Friday, December 25, 2020

The culmination of a great question

Where are you from?

It's a question I'm often asked when people who speak Spanish as a first language ask me when they find out I speak Spanish.

Senior, ¿De Donde eres?

In reading near the end of John, I realized that Pilate and the Pharisees had something in common. They were driven to ask Jesus questions related to where he was from, his origin.

What happened before Christmas and what led up to Christmas answer that question. A birth is usually thought of as a beginning, but in this case, it's the very end of a long question of origination. Once on the scene, the from question has reached its conclusion.
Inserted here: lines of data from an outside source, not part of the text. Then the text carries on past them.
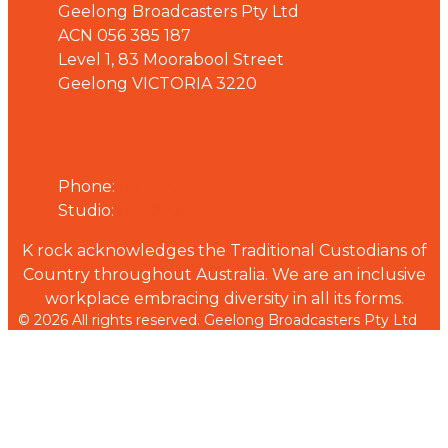
Geelong Broadcasters Pty Ltd
ACN 056 385 187
Level 1, 83 Moorabool Street
Geelong VICTORIA 3220
Phone
Phone:
03 5223 1955
Studio:
03 5223 2955
K rock acknowledges the Traditional Custodians of
Country throughout Australia. We are an inclusive
workplace embracing diversity in all its forms.
© 2026 All rights reserved. Geelong Broadcasters Pty Ltd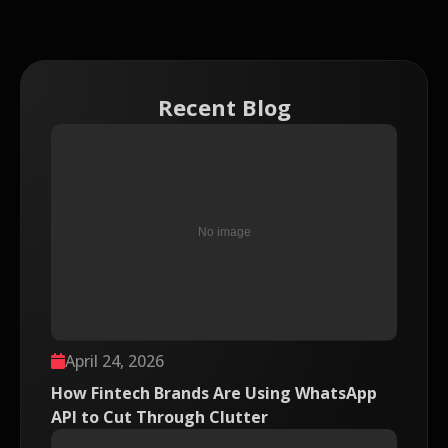
Recent Blog
April 24, 2026
How Fintech Brands Are Using WhatsApp
API to Cut Through Clutter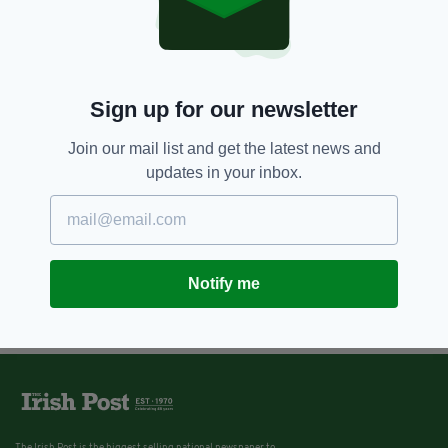
Sign up for our newsletter
Join our mail list and get the latest news and
updates in your inbox.
Notify me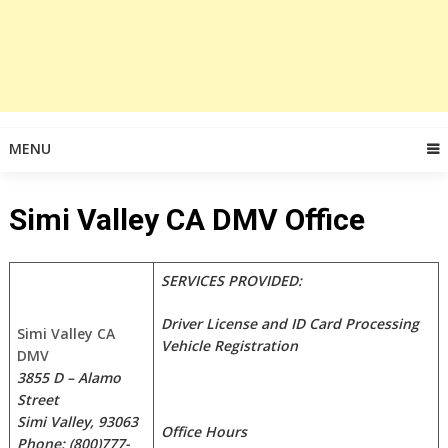
MENU
Simi Valley CA DMV Office
SERVICES PROVIDED:
Driver License and ID Card Processing
Simi Valley CA
Vehicle Registration
DMV
3855 D – Alamo
Street
Simi Valley, 93063
Office Hours
Phone: (800)777-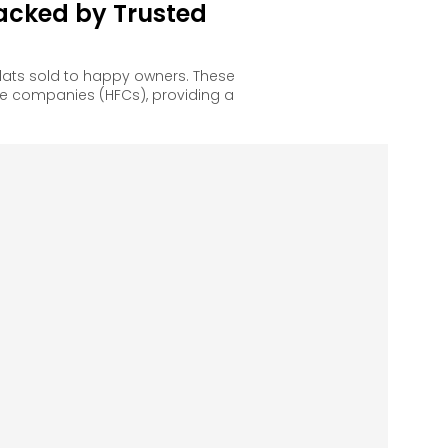
acked by Trusted
lats sold to happy owners. These
e companies (HFCs), providing a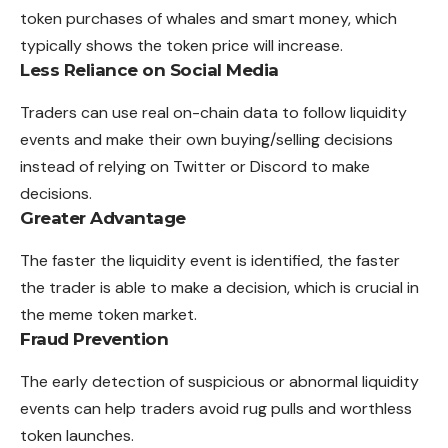
token purchases of whales and smart money, which
typically shows the token price will increase.
Less Reliance on Social Media
Traders can use real on-chain data to follow liquidity
events and make their own buying/selling decisions
instead of relying on Twitter or Discord to make
decisions.
Greater Advantage
The faster the liquidity event is identified, the faster
the trader is able to make a decision, which is crucial in
the meme token market.
Fraud Prevention
The early detection of suspicious or abnormal liquidity
events can help traders avoid rug pulls and worthless
token launches.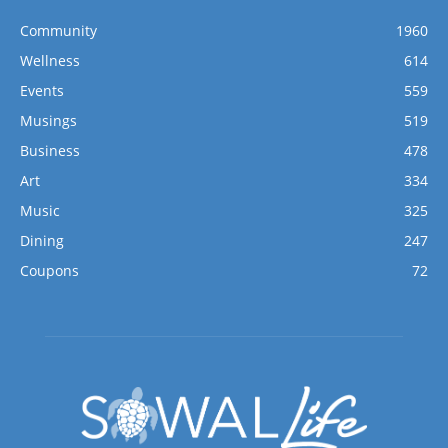
Community
1960
Wellness
614
Events
559
Musings
519
Business
478
Art
334
Music
325
Dining
247
Coupons
72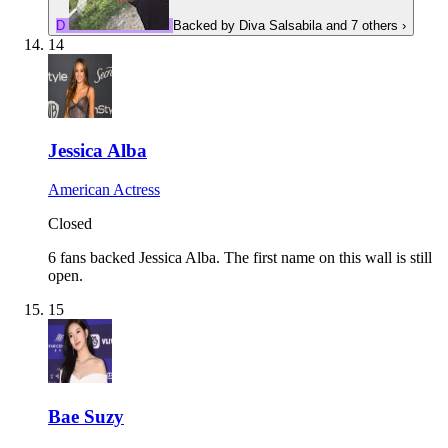
D
Backed by
Diva Salsabila
and 7 others
›
14
Jessica Alba
American Actress
Closed
6 fans backed Jessica Alba.
The first name on this wall is still
open.
15
Bae Suzy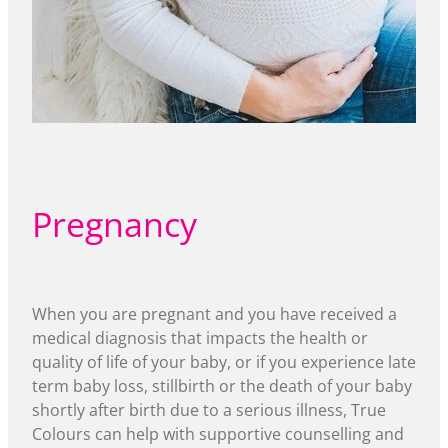
Pregnancy
When you are pregnant and you have received a
medical diagnosis that impacts the health or
quality of life of your baby, or if you experience late
term baby loss, stillbirth or the death of your baby
shortly after birth due to a serious illness, True
Colours can help with supportive counselling and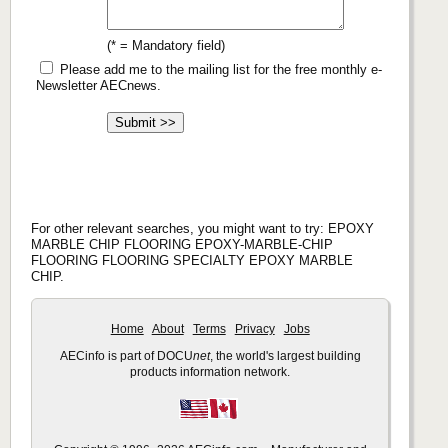
(* = Mandatory field)
Please add me to the mailing list for the free monthly e-
Newsletter AECnews.
For other relevant searches, you might want to try: EPOXY
MARBLE CHIP FLOORING EPOXY-MARBLE-CHIP
FLOORING FLOORING SPECIALTY EPOXY MARBLE
CHIP.
Home
About
Terms
Privacy
Jobs
AECinfo is part of DOCU
net
, the world's largest building
products information network.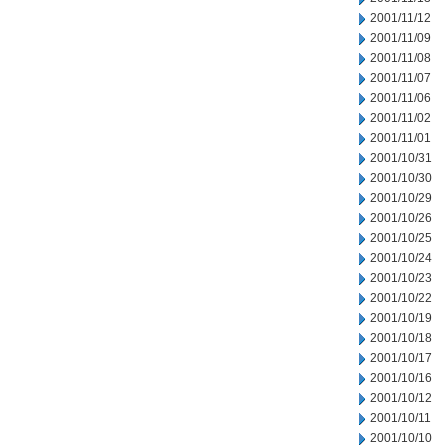
2001/11/12
2001/11/09
2001/11/08
2001/11/07
2001/11/06
2001/11/02
2001/11/01
2001/10/31
2001/10/30
2001/10/29
2001/10/26
2001/10/25
2001/10/24
2001/10/23
2001/10/22
2001/10/19
2001/10/18
2001/10/17
2001/10/16
2001/10/12
2001/10/11
2001/10/10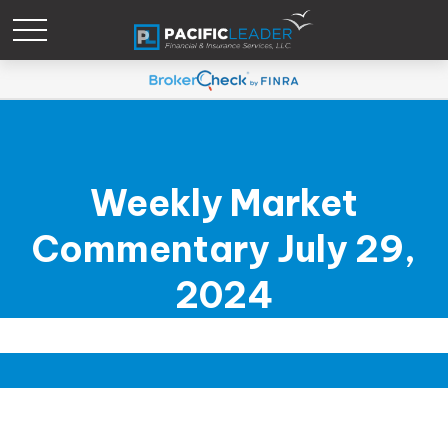
Weekly Market
Commentary July 29,
2024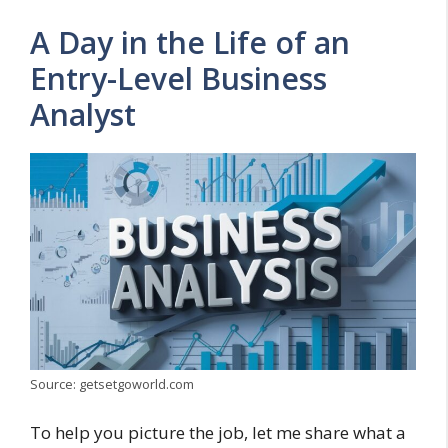
A Day in the Life of an
Entry-Level Business
Analyst
Source: getsetgoworld.com
To help you picture the job, let me share what a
For the Pharisees, the answer was obscured by what they thought they knew of Jesus, not realizing (or forgetting) that he had known much travel as a young child: to Bethlehem for the census, to Egypt to escape danger, and to a different home town to be raised than where he was born.
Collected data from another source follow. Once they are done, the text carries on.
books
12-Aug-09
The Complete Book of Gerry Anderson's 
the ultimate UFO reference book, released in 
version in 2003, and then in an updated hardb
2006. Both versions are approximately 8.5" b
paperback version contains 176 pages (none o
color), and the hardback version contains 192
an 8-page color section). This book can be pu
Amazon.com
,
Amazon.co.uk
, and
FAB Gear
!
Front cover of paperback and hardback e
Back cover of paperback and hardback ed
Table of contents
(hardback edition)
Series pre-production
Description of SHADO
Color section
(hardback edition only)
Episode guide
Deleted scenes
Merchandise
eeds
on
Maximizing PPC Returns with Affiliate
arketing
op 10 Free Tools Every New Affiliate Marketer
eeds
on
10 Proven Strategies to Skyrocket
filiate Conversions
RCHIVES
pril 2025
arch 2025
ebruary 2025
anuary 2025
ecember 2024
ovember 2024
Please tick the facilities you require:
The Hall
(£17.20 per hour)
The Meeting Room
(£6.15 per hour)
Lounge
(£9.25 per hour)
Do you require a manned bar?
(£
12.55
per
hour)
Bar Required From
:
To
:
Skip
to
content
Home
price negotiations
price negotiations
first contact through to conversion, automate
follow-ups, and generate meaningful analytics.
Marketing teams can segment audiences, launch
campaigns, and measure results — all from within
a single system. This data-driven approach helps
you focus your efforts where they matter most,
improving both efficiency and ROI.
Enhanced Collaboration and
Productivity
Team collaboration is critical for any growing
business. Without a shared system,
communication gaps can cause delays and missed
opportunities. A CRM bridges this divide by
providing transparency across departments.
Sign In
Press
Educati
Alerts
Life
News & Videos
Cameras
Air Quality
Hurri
Before that, he was conceived of the Holy Spirit, not a man, and born to a virgin. He was from heaven, of God, and not of man. He knew God the Father as His Father without any need for reconciliation.

Jesus knew “where I came from and where I will go” (John 8:14). After some back and forth, the Pharisees finally asked Him, “Who exactly are You?” (8:25). The question makes a lot of sense because our origin and our destination say a lot about who we are.

For Pilate, he believed Jesus was from God more than the Pharisees did. When he heard the claim that Jesus was the Son of God, he was terrified. That immediately drove him to go to Jesus and ask directly, “Where are you from?” (19:9).

There's so much that could be said and written about the dynamics in both those interactions described in John. The most important question is how we answer the one Jesus asked Peter, “Who do you say that I am?” (Mark 8:29; Luke 9:20).

I pray your answer is the same as Peter's, “You are the Christ of God.” He is the Savior, the anointed promised Messiah, sent to be the Lamb of God to take away the sins of the world.

If we believe that, then we change our destination to being with and reconciled to God forever.